§ **INFORMATION SUPPLIED**
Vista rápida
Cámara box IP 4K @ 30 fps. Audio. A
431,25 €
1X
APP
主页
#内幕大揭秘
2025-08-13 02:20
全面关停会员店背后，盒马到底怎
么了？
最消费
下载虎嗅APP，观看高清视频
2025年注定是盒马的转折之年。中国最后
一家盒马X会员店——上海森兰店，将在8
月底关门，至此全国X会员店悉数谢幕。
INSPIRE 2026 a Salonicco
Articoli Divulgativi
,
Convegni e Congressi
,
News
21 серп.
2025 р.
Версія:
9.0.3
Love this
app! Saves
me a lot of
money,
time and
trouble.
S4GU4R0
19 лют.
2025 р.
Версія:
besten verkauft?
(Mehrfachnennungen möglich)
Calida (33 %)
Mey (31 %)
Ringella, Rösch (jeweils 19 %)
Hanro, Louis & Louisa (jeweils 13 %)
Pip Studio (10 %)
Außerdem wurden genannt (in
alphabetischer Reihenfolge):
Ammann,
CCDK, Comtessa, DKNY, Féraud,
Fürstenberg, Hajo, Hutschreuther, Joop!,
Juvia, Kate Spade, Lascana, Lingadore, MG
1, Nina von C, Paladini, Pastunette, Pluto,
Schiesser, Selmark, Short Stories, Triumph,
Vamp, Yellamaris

...

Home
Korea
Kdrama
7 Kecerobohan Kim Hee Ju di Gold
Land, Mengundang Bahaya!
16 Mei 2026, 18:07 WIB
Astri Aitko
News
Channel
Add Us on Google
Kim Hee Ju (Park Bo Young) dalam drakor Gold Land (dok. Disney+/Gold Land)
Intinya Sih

§ **TASK TO COMPLETE**
Of the entries above, repeat exactly the lines from the line with "Ringella, Rösch (jeweils 19 %)" through the line with "Vamp, Yellamaris", both of them included.

§ **ANSWER TO THE PROBLEM**
Ringella, Rösch (jeweils 19 %)
Hanro, Louis & Louisa (jeweils 13 %)
Pip Studio (10 %)
Außerdem wurden genannt (in
alphabetischer Reihenfolge):
Ammann,
CCDK, Comtessa, DKNY, Féraud,
Fürstenberg, Hajo, Hutschreuther, Joop!,
Juvia, Kate Spade, Lascana, Lingadore, MG
1, Nina von C, Paladini, Pastunette, Pluto,
Schiesser, Selmark, Short Stories, Triumph,
Vamp, Yellamaris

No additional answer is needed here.